Brief – Reproduce every line of the material below verbatim, without altering any character, spacing, or line order.

Source records
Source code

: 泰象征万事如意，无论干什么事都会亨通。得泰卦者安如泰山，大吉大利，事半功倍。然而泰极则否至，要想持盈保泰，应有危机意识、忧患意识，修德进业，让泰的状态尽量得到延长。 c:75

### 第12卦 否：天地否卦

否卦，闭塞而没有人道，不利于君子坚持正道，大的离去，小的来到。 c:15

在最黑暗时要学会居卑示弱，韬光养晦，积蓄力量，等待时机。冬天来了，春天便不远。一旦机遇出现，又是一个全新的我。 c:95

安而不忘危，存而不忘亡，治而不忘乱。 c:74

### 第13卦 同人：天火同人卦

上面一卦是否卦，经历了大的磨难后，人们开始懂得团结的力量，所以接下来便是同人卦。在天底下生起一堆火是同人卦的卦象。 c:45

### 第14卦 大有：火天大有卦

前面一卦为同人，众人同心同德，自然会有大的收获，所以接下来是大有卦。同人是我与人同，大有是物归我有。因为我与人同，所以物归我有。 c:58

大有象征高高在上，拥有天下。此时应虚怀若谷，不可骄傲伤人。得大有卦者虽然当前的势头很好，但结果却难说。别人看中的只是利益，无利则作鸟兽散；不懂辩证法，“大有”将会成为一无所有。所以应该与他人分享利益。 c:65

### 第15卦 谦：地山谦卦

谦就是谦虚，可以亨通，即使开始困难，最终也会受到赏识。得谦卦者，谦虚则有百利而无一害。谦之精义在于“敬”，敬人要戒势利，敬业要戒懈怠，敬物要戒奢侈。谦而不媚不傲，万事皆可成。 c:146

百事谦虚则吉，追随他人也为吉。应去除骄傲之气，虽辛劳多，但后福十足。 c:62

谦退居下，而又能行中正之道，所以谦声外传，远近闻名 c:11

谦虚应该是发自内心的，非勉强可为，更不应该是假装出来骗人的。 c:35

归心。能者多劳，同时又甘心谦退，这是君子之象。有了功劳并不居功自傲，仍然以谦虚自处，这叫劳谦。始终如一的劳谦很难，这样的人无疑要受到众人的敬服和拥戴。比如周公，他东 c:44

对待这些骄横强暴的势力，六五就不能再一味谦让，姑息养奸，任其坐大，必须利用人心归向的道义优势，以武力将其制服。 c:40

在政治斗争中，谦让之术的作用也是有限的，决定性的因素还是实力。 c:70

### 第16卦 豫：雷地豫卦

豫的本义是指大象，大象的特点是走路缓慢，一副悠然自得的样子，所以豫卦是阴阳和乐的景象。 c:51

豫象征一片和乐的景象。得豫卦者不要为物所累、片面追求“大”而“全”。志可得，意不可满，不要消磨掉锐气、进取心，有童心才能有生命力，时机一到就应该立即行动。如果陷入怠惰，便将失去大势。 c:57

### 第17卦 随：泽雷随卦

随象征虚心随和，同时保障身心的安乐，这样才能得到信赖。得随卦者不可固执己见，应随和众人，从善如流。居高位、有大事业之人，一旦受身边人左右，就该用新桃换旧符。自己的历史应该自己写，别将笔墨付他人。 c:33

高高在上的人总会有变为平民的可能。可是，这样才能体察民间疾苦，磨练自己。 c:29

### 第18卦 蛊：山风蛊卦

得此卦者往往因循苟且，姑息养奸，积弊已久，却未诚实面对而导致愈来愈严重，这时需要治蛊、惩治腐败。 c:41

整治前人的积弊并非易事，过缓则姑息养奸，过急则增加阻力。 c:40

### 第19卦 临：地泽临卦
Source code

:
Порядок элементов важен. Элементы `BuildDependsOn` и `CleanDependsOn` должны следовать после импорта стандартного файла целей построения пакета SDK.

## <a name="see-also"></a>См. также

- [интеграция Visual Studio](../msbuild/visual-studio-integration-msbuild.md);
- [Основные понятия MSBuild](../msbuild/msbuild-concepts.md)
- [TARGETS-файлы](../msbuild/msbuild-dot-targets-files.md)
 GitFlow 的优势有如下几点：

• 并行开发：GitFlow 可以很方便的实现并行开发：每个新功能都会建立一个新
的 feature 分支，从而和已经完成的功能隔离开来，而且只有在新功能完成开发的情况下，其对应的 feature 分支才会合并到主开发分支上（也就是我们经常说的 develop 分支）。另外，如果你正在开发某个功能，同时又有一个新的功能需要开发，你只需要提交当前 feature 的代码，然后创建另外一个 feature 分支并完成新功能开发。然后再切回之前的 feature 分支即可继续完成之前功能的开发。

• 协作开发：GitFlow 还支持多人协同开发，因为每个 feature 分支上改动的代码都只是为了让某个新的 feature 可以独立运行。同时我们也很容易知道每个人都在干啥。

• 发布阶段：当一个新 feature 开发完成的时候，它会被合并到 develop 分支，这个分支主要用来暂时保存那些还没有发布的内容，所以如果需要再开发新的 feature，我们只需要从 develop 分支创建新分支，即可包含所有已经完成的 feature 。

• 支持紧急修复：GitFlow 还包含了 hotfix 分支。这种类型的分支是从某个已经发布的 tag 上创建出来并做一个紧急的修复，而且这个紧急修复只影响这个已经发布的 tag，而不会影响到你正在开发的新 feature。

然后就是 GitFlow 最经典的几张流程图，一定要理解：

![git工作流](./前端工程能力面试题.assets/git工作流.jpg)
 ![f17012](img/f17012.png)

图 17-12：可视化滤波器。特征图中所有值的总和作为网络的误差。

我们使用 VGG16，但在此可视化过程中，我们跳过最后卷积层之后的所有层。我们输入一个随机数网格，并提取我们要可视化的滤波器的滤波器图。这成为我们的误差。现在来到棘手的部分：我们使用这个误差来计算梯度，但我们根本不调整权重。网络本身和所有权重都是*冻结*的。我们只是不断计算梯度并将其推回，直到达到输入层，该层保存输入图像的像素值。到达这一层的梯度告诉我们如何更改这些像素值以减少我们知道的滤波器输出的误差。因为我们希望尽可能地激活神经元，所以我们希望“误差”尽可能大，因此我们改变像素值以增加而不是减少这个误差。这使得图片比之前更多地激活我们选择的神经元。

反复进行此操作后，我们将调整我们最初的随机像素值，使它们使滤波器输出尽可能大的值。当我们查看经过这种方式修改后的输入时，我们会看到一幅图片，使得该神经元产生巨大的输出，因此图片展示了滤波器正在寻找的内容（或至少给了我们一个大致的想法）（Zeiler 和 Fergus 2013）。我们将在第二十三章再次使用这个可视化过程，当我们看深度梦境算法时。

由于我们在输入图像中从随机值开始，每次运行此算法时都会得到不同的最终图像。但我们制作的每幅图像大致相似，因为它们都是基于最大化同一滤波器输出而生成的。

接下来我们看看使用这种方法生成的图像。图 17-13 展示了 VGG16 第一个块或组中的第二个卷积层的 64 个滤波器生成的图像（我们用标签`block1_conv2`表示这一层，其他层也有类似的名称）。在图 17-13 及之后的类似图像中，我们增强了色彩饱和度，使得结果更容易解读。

Output for this task –
Source code

: 泰象征万事如意，无论干什么事都会亨通。得泰卦者安如泰山，大吉大利，事半功倍。然而泰极则否至，要想持盈保泰，应有危机意识、忧患意识，修德进业，让泰的状态尽量得到延长。 c:75

### 第12卦 否：天地否卦

否卦，闭塞而没有人道，不利于君子坚持正道，大的离去，小的来到。 c:15

在最黑暗时要学会居卑示弱，韬光养晦，积蓄力量，等待时机。冬天来了，春天便不远。一旦机遇出现，又是一个全新的我。 c:95

安而不忘危，存而不忘亡，治而不忘乱。 c:74

### 第13卦 同人：天火同人卦

上面一卦是否卦，经历了大的磨难后，人们开始懂得团结的力量，所以接下来便是同人卦。在天底下生起一堆火是同人卦的卦象。 c:45

### 第14卦 大有：火天大有卦

前面一卦为同人，众人同心同德，自然会有大的收获，所以接下来是大有卦。同人是我与人同，大有是物归我有。因为我与人同，所以物归我有。 c:58

大有象征高高在上，拥有天下。此时应虚怀若谷，不可骄傲伤人。得大有卦者虽然当前的势头很好，但结果却难说。别人看中的只是利益，无利则作鸟兽散；不懂辩证法，“大有”将会成为一无所有。所以应该与他人分享利益。 c:65

### 第15卦 谦：地山谦卦

谦就是谦虚，可以亨通，即使开始困难，最终也会受到赏识。得谦卦者，谦虚则有百利而无一害。谦之精义在于“敬”，敬人要戒势利，敬业要戒懈怠，敬物要戒奢侈。谦而不媚不傲，万事皆可成。 c:146

百事谦虚则吉，追随他人也为吉。应去除骄傲之气，虽辛劳多，但后福十足。 c:62

谦退居下，而又能行中正之道，所以谦声外传，远近闻名 c:11

谦虚应该是发自内心的，非勉强可为，更不应该是假装出来骗人的。 c:35

归心。能者多劳，同时又甘心谦退，这是君子之象。有了功劳并不居功自傲，仍然以谦虚自处，这叫劳谦。始终如一的劳谦很难，这样的人无疑要受到众人的敬服和拥戴。比如周公，他东 c:44

对待这些骄横强暴的势力，六五就不能再一味谦让，姑息养奸，任其坐大，必须利用人心归向的道义优势，以武力将其制服。 c:40

在政治斗争中，谦让之术的作用也是有限的，决定性的因素还是实力。 c:70

### 第16卦 豫：雷地豫卦

豫的本义是指大象，大象的特点是走路缓慢，一副悠然自得的样子，所以豫卦是阴阳和乐的景象。 c:51

豫象征一片和乐的景象。得豫卦者不要为物所累、片面追求“大”而“全”。志可得，意不可满，不要消磨掉锐气、进取心，有童心才能有生命力，时机一到就应该立即行动。如果陷入怠惰，便将失去大势。 c:57

### 第17卦 随：泽雷随卦

随象征虚心随和，同时保障身心的安乐，这样才能得到信赖。得随卦者不可固执己见，应随和众人，从善如流。居高位、有大事业之人，一旦受身边人左右，就该用新桃换旧符。自己的历史应该自己写，别将笔墨付他人。 c:33

高高在上的人总会有变为平民的可能。可是，这样才能体察民间疾苦，磨练自己。 c:29

### 第18卦 蛊：山风蛊卦

得此卦者往往因循苟且，姑息养奸，积弊已久，却未诚实面对而导致愈来愈严重，这时需要治蛊、惩治腐败。 c:41

整治前人的积弊并非易事，过缓则姑息养奸，过急则增加阻力。 c:40

### 第19卦 临：地泽临卦
Source code

:
Порядок элементов важен. Элементы `BuildDependsOn` и `CleanDependsOn` должны следовать после импорта стандартного файла целей построения пакета SDK.

## <a name="see-also"></a>См. также

- [интеграция Visual Studio](../msbuild/visual-studio-integration-msbuild.md);
- [Основные понятия MSBuild](../msbuild/msbuild-concepts.md)
- [TARGETS-файлы](../msbuild/msbuild-dot-targets-files.md)
 GitFlow 的优势有如下几点：

• 并行开发：GitFlow 可以很方便的实现并行开发：每个新功能都会建立一个新
的 feature 分支，从而和已经完成的功能隔离开来，而且只有在新功能完成开发的情况下，其对应的 feature 分支才会合并到主开发分支上（也就是我们经常说的 develop 分支）。另外，如果你正在开发某个功能，同时又有一个新的功能需要开发，你只需要提交当前 feature 的代码，然后创建另外一个 feature 分支并完成新功能开发。然后再切回之前的 feature 分支即可继续完成之前功能的开发。

• 协作开发：GitFlow 还支持多人协同开发，因为每个 feature 分支上改动的代码都只是为了让某个新的 feature 可以独立运行。同时我们也很容易知道每个人都在干啥。

• 发布阶段：当一个新 feature 开发完成的时候，它会被合并到 develop 分支，这个分支主要用来暂时保存那些还没有发布的内容，所以如果需要再开发新的 feature，我们只需要从 develop 分支创建新分支，即可包含所有已经完成的 feature 。

• 支持紧急修复：GitFlow 还包含了 hotfix 分支。这种类型的分支是从某个已经发布的 tag 上创建出来并做一个紧急的修复，而且这个紧急修复只影响这个已经发布的 tag，而不会影响到你正在开发的新 feature。

然后就是 GitFlow 最经典的几张流程图，一定要理解：

![git工作流](./前端工程能力面试题.assets/git工作流.jpg)
 ![f17012](img/f17012.png)

图 17-12：可视化滤波器。特征图中所有值的总和作为网络的误差。

我们使用 VGG16，但在此可视化过程中，我们跳过最后卷积层之后的所有层。我们输入一个随机数网格，并提取我们要可视化的滤波器的滤波器图。这成为我们的误差。现在来到棘手的部分：我们使用这个误差来计算梯度，但我们根本不调整权重。网络本身和所有权重都是*冻结*的。我们只是不断计算梯度并将其推回，直到达到输入层，该层保存输入图像的像素值。到达这一层的梯度告诉我们如何更改这些像素值以减少我们知道的滤波器输出的误差。因为我们希望尽可能地激活神经元，所以我们希望“误差”尽可能大，因此我们改变像素值以增加而不是减少这个误差。这使得图片比之前更多地激活我们选择的神经元。

反复进行此操作后，我们将调整我们最初的随机像素值，使它们使滤波器输出尽可能大的值。当我们查看经过这种方式修改后的输入时，我们会看到一幅图片，使得该神经元产生巨大的输出，因此图片展示了滤波器正在寻找的内容（或至少给了我们一个大致的想法）（Zeiler 和 Fergus 2013）。我们将在第二十三章再次使用这个可视化过程，当我们看深度梦境算法时。

由于我们在输入图像中从随机值开始，每次运行此算法时都会得到不同的最终图像。但我们制作的每幅图像大致相似，因为它们都是基于最大化同一滤波器输出而生成的。

接下来我们看看使用这种方法生成的图像。图 17-13 展示了 VGG16 第一个块或组中的第二个卷积层的 64 个滤波器生成的图像（我们用标签`block1_conv2`表示这一层，其他层也有类似的名称）。在图 17-13 及之后的类似图像中，我们增强了色彩饱和度，使得结果更容易解读。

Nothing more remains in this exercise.